Output exactly the lines of the listing below that run from the line with "- ✅ Return analytics and KPIs" through the line with "Wir ändern die". No pictures.

====================

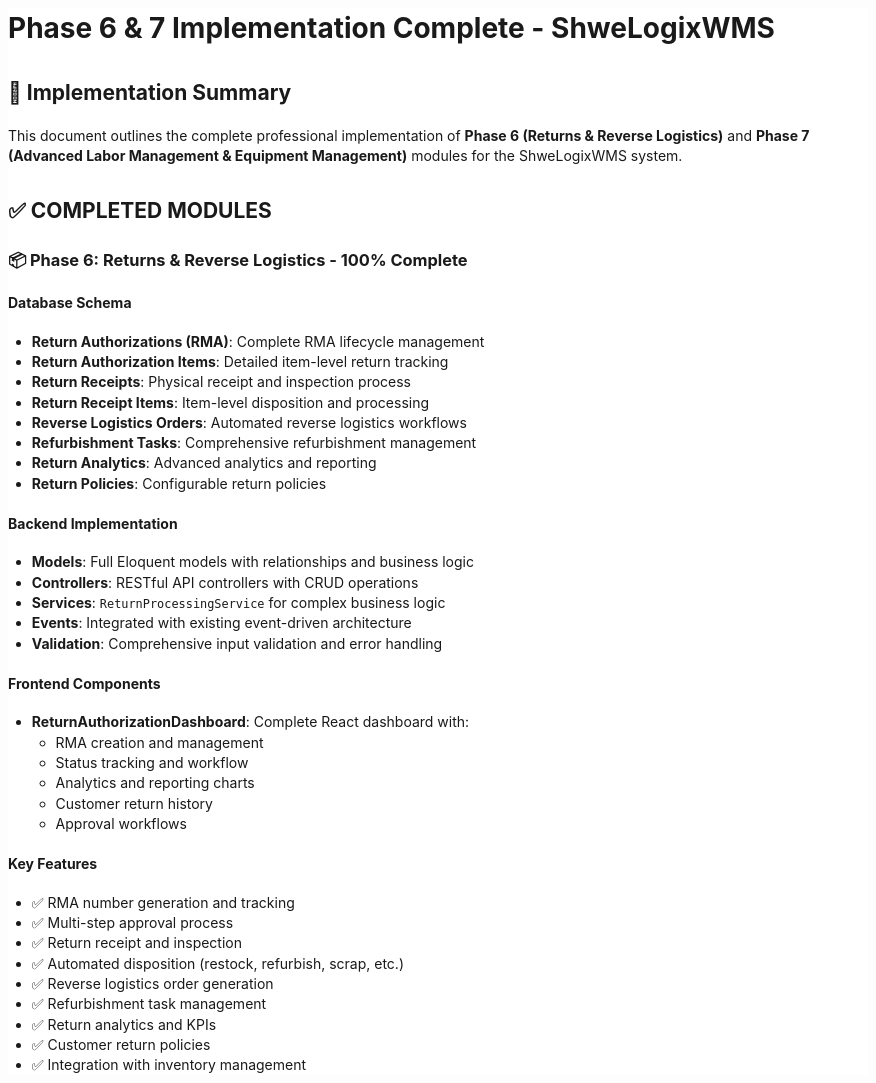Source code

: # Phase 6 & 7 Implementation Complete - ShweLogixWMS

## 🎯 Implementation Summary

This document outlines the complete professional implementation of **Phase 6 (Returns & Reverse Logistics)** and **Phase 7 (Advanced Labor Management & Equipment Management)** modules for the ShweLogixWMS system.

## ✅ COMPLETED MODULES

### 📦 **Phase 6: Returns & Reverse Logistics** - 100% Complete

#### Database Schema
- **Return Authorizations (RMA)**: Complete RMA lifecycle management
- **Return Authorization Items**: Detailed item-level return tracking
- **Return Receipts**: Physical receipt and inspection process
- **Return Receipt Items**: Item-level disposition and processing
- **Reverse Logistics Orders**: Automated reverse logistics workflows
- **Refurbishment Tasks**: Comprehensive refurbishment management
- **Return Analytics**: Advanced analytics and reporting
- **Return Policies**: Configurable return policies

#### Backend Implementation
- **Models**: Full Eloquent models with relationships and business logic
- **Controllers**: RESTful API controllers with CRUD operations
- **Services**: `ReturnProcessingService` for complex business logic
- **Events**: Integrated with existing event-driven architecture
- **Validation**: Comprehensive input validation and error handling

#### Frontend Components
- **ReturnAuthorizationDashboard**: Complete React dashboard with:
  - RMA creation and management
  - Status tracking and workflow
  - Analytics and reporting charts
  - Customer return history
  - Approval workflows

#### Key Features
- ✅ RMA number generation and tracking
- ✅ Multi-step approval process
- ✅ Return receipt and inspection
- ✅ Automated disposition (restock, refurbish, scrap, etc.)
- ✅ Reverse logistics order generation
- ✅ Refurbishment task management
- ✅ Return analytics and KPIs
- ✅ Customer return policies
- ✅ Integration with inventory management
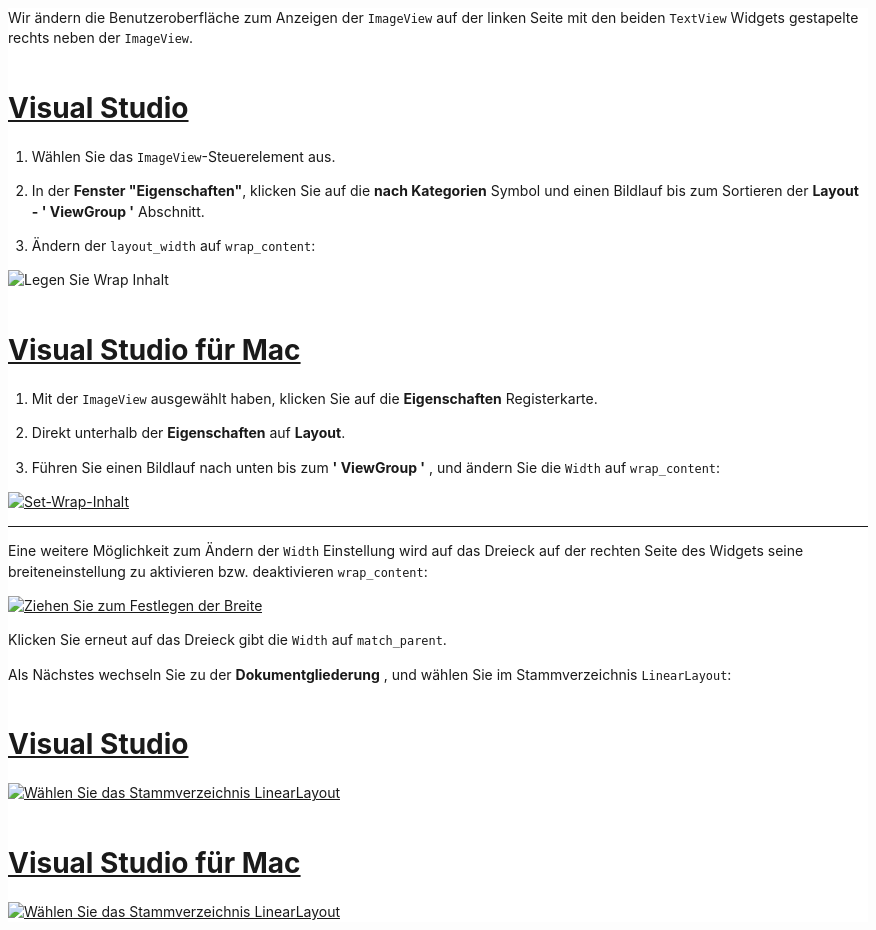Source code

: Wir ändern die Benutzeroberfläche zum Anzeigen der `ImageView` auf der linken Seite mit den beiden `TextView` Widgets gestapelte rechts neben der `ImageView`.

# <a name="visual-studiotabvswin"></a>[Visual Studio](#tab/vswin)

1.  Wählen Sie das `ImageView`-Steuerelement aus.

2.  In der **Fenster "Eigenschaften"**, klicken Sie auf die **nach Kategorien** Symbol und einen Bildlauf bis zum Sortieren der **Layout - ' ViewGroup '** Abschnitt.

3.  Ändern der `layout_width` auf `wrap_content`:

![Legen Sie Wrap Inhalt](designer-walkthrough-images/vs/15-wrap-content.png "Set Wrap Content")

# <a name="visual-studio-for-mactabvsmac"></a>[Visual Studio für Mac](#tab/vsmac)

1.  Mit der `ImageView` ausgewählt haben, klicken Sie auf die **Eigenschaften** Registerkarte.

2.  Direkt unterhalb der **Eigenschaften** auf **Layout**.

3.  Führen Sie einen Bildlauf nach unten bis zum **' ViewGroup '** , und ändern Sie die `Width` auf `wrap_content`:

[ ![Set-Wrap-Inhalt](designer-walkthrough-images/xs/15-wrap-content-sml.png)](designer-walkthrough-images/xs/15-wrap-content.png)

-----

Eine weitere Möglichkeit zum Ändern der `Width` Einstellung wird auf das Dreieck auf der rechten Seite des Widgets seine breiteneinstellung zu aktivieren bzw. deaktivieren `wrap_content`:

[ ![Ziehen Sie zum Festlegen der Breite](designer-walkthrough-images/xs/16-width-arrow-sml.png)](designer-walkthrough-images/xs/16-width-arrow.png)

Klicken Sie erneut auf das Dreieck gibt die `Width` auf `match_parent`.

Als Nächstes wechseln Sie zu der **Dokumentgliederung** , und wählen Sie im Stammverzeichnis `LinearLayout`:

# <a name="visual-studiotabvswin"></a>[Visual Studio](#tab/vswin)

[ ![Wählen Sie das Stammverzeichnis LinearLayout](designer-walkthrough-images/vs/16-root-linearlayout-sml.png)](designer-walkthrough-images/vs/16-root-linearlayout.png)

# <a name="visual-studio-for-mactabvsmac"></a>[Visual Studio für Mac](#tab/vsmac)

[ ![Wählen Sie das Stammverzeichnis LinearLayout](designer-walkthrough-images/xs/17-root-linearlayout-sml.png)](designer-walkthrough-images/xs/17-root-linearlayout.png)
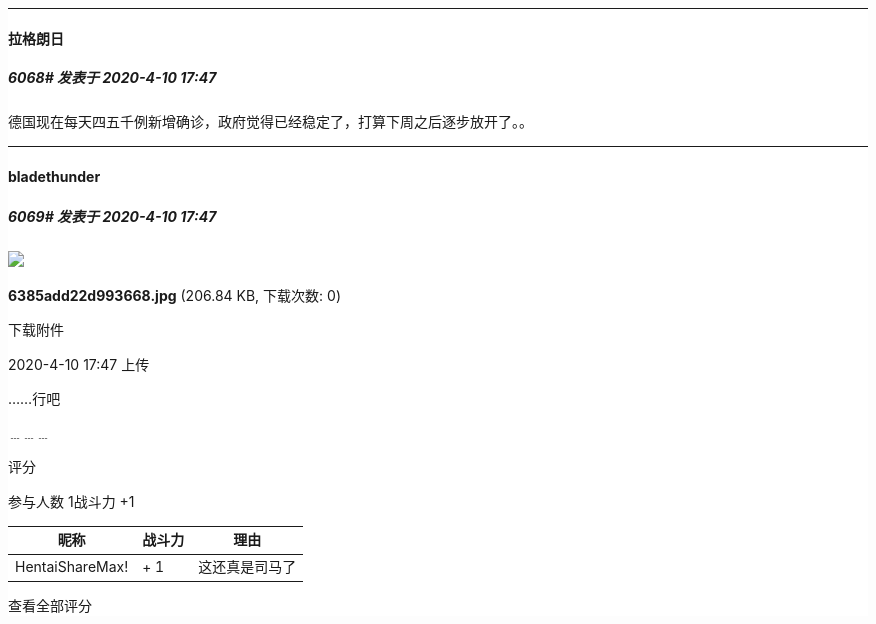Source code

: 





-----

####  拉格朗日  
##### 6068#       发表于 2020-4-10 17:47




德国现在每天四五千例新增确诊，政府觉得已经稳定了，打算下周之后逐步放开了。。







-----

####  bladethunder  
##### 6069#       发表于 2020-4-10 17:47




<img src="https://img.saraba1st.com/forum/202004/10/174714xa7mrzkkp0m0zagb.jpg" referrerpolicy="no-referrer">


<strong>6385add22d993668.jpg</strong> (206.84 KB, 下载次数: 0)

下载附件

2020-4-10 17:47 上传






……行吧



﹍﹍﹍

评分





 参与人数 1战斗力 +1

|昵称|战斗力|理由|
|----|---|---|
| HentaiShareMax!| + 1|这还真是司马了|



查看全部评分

====================

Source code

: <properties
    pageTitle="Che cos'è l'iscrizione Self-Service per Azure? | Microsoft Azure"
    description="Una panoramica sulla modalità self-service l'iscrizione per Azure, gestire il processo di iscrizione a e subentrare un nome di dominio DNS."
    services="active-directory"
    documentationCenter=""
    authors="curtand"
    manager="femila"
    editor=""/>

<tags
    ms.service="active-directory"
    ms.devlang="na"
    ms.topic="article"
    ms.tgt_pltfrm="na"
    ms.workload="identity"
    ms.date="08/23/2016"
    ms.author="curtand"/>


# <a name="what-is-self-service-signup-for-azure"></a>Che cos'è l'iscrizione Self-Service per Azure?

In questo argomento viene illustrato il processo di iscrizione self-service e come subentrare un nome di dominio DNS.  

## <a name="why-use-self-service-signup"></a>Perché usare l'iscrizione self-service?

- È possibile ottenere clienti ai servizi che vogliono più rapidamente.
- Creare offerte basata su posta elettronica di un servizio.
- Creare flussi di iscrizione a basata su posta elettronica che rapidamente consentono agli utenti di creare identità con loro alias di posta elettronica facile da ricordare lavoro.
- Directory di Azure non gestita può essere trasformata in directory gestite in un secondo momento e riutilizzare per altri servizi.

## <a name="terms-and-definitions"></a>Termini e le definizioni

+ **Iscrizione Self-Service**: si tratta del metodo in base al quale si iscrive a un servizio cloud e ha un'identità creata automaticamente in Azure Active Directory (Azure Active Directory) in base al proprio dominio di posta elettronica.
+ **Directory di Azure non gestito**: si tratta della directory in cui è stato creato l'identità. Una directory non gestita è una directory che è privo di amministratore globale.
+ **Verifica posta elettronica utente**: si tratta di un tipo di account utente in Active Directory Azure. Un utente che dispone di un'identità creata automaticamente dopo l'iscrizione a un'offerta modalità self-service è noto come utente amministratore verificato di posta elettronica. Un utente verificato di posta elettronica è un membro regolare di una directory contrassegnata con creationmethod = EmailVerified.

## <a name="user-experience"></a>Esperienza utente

====================

### Output below:
- ✅ Return analytics and KPIs
- ✅ Customer return policies
- ✅ Integration with inventory management
Source code

: Wir ändern die Benutzeroberfläche zum Anzeigen der `ImageView` auf der linken Seite mit den beiden `TextView` Widgets gestapelte rechts neben der `ImageView`.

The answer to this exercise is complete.